Wednesday, March 23, 2011

Thursday shows – 3/17/2011

Strangely, the theme for tonight’s shows was genocide.  And I know I'm late - stupid work.

Community – “Custody Law and Eastern European Diplomacy”
Recap:  Shirley wants Chang to sign away any parental rights while Troy and Abed try to keep Britta from banging their new friend.  This was one of my least favorite episodes ever – no big laughs and too much Chang.  A major detraction/distraction was Joel McHale’s horrible Bieber-esque, faux bedhead, douchebaggy hairstyle.  It ruined the whole show.  After Jeff “Nipple-play” Winger came back from jogging, his hair still hadn’t moved.  I am seriously disappointed in a fictional character.  It’s not as bad as when Spike tried to rape Buffy, but it’s in the top 10.  Please return to the regular, smarmy spikiness that he had on The Soup on Friday.  As always, Troy and Abed’s interactions were the highlight of this sub-par episode.  They groaned and complained in unison as Britta awkwardly tried to interact with Luka (Victor from Dollhouse!), their new video game friend and former wearer of hats made out of babies.  She acted way more socially retarded than Abed ever has.  Let’s hope the Pulp Fiction episode next week can live up to the minimal amount of hype it has received.
  • Best Line:  “If they’re left-handed, I want to know about that.  I’m making a chart.” – Abed telling Britta the details she can give about their mutual friends
  • Runner-Up:  “I really got Jewish personed out of that one.” – Pierce being politically correct
  • Genocide Connection:  Luka misses ethnic cleansing in the Balkans - setting villages on fire and seeing the rivers turn red with their blood.


Parks and Recreation – “Harvest Festival”
Recap:  The Harvest Festival has arrived as well as a curse from the local Native American tribe. Love and deep-fried food is in the air in Pawnee:  Leslie and Ben flirt by pretending to shoot one another, Ann makes out with a carny and April drops the L-bomb on Andy.  Apparently, everyone gets a little excited whenever Lil Sebastian  (and his shockingly huge mini-horse erection) is around.  Episode highlight – the look of pure joy on Ron’s face whenever Lil Sebastian was around.  PS – I agree with Ben and don’t get it – “He whinnied!”
  • Best Line:  “No, we all behave rationally and believe we are in charge of our own destinies.”  Leslie describing Pawnee’s belief in curses
  • Runner-Up:  “There are a lot of people who don’t consider salad food.”  Leslie on why the salad stand shouldn’t be placed on Deep Fried Alley
  • Genocide Connection:  The Wamapoke tribe was slaughtered on the place where Leslie wants to place the shooting gallery.  They didn’t have any weapons.

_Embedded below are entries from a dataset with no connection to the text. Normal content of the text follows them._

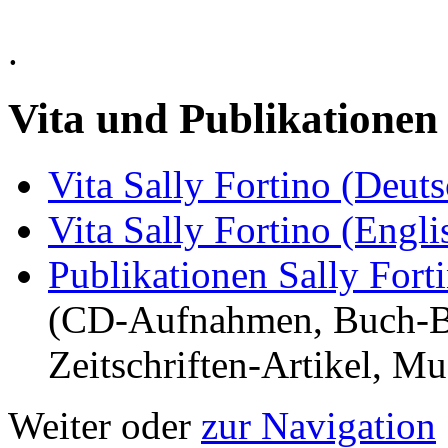
.
Vita und Publikationen
Vita Sally Fortino (Deuts
Vita Sally Fortino (Engli
Publikationen Sally Fort
(CD-Aufnahmen, Buch-Be
Zeitschriften-Artikel, M
Weiter oder
zur Navigation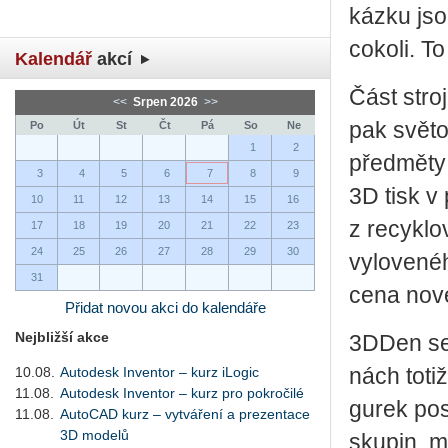
káz­ku jso
co­ko­li. T
Kalendář
akcí
Část stro­
<<
Srpen 2026
>>
pak svě­to­
Po
Út
St
Čt
Pá
So
Ne
1
2
před­mě­ty 
3
4
5
6
7
8
9
3D tisk v 
10
11
12
13
14
15
16
z recyklo­v
17
18
19
20
21
22
23
24
25
26
27
28
29
30
vy­lo­ve­n
31
cena no­vé­
Přidat novou akci do kalendáře
Nejbližší akce
3DDen seg­
10.08.
Autodesk Inventor – kurz iLogic
nách totiž
11.08.
Autodesk Inventor – kurz pro pokročilé
gu­rek po­
11.08.
AutoCAD kurz – vytváření a prezentace
3D modelů
sku­pin, m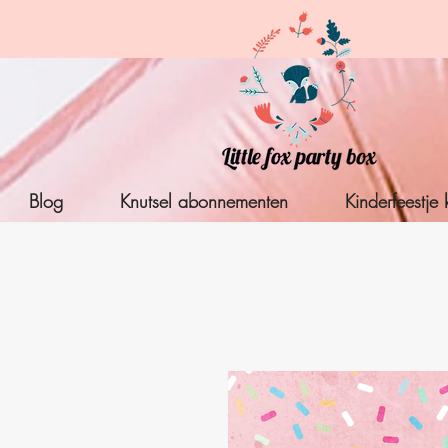
Blog
Knutsel abonnementen
Kinderfeestje 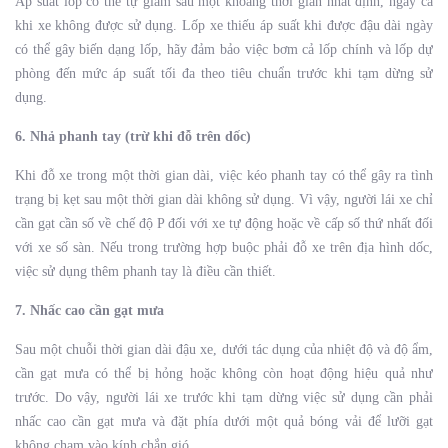
Áp suất lốp có thể tự giảm sau một khoảng thời gian nhất định, ngay cả
khi xe không được sử dụng. Lốp xe thiếu áp suất khi được đậu dài ngày
có thể gây biến dạng lốp, hãy đảm bảo việc bơm cả lốp chính và lốp dự
phòng đến mức áp suất tối đa theo tiêu chuẩn trước khi tạm dừng sử
dụng.
6. Nhả phanh tay (trừ khi đỗ trên dốc)
Khi đỗ xe trong một thời gian dài, việc kéo phanh tay có thể gây ra tình
trạng bị kẹt sau một thời gian dài không sử dụng. Vì vậy, người lái xe chỉ
cần gạt cần số về chế độ P đối với xe tự động hoặc về cấp số thứ nhất đối
với xe số sàn. Nếu trong trường hợp buộc phải đỗ xe trên địa hình dốc,
việc sử dụng thêm phanh tay là điều cần thiết.
7. Nhấc cao cần gạt mưa
Sau một chuỗi thời gian dài đậu xe, dưới tác dụng của nhiệt độ và độ ẩm,
cần gạt mưa có thể bị hỏng hoặc không còn hoạt động hiệu quả như
trước. Do vậy, người lái xe trước khi tạm dừng việc sử dụng cần phải
nhấc cao cần gạt mưa và đặt phía dưới một quả bóng vải để lưỡi gạt
không chạm vào kính chắn gió.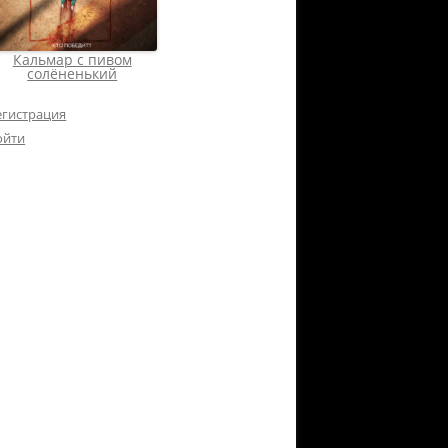
Кальмар с пивом
солёненький
егистрация
ойти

30 Rock – “Queen of Jordan”
Recap:  Angie’s reality show takes over and makes everyone look stupid (usually more stupid).  God, I hate reality shows.  I know this is a fake one, but it seems like it could be real and it makes me angry that people would actually watch something like this.  I did love some of Sherri Shepherd’s comments –“Who the %^$# are the Beatles? – Haaaammm – That’s just white people nonsense.”   But it’s definitely time to get Tracy back from whatever he’s doing in Africa and get this reality-show nonsense behind us.  I hate when my fake boyfriends look bad – stay strong, Jack!
  • Best line:  In the opening credits, it read “Written” by Tracy Wigfield.
  • Runner-Up:  “If this show insists on portraying me as a clumsy, gay flatulent, that’s fine because I am extremely secure in my athleticism, masculinity and anal integrity.” – Jack on why reality shows suck
  • Genocide Connection:  Jenna sees no problem with her new website - Jenna’s side.com.